Manu Apeh

Personal information
- Full name: Emmanuel Apeh
- Date of birth: 25 October 1996 (age 29)
- Place of birth: Kaduna, Nigeria
- Height: 1.80 m (5 ft 11 in)
- Position: Striker

Team information
- Current team: F.C. Kiryat Yam
- Number: 99

Youth career
- SamVic Academy

Senior career*
- Years: Team / Apps / (Gls)
- 2015–2016: Alcalá B / 12 / (10)
- 2016: Alcalá / 9 / (4)
- 2016–2017: Lorca B / 37 / (27)
- 2016–2018: Lorca / 30 / (3)
- 2018–2020: Celta B / 47 / (19)
- 2019: Celta / 2 / (0)
- 2020–2022: Tenerife / 39 / (1)
- 2022: → Alcorcón (loan) / 17 / (2)
- 2022–2024: Sabah / 65 / (11)
- 2024–2025: Al Ittihad / 18 / (2)
- 2025–: F.C. Kiryat Yam / 12 / (3)

= Emmanuel Apeh =

Nigerian footballer (born 1996)

Emmanuel "Manu" Apeh (born 25 October 1996) is a Nigerian footballer who plays as a striker for Liga Leumit club F.C. Kiryat Yam.

==Club career==
Born in Kaduna, Apeh was a SamVic Academy youth graduate, and had a failed trial at Inter Milan in August 2014. He made his senior debut with RSD Alcalá's reserve team in 2015, in the regional leagues.

Apeh made his first team debut on 24 March 2016, coming on as a half-time substitute in a 1–5 Tercera División away loss against CD San Fernando de Henares. Three days later he scored his first goal, netting the last in a 2–0 home win against AD Parla.

In July 2016, after scoring four goals in nine matches, Apeh was definitely promoted to Alcalá's main squad; however, he subsequently moved to Lorca FC's B-team also in the fourth division. He made his first team debut for the latter on 17 September, replacing Manuel Onwu in a 1–0 away win against Granada CF B in the Segunda División B championship.

In April 2017, ahead of a match against Linares Deportivo, Apeh opted not to tell his father's death to his club, and still travelled and played with the senior and the reserve squads. In August, after his team's promotion to Segunda División, he was definitely promoted to the main squad by new manager Curro Torres.

Apeh made his professional debut on 18 August 2017, coming on as a late substitute for Manel Martínez in a 2–0 home win against Cultural y Deportiva Leonesa; he also provided the assist for Carlos Martínez's last goal. He scored his first professional goal on 21 October, netting his team's second in a 2–2 home draw against CD Tenerife.

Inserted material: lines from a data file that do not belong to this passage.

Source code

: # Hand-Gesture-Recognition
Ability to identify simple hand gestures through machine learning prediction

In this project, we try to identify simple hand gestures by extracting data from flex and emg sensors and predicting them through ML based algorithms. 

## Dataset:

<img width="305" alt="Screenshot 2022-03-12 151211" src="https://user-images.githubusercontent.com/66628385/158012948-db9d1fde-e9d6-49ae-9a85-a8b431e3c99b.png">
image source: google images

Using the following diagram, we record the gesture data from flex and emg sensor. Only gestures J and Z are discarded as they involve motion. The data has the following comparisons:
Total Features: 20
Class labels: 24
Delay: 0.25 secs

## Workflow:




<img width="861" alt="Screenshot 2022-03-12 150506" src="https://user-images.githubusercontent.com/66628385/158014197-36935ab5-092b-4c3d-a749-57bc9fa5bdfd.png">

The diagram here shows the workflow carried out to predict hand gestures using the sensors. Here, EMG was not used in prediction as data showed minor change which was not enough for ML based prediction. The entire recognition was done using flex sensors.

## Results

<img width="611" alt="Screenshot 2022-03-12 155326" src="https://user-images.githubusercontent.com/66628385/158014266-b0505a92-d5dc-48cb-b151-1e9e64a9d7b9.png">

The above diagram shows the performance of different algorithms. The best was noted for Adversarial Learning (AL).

On 11 July 2018, Apeh joined Celta de Vigo B in the third division. He made his first team – and La Liga – debut the following 27 January, replacing Jozabed in a 1–2 away loss against Real Valladolid.

On 5 August 2020, Apeh agreed to a three-year deal with CD Tenerife in the second level. On 26 January 2022, after being rarely used during the first half of the campaign, he moved on loan to fellow league team AD Alcorcón until June.

On 18 July 2022, Sabah announced the signing of Apeh to a two-year contract.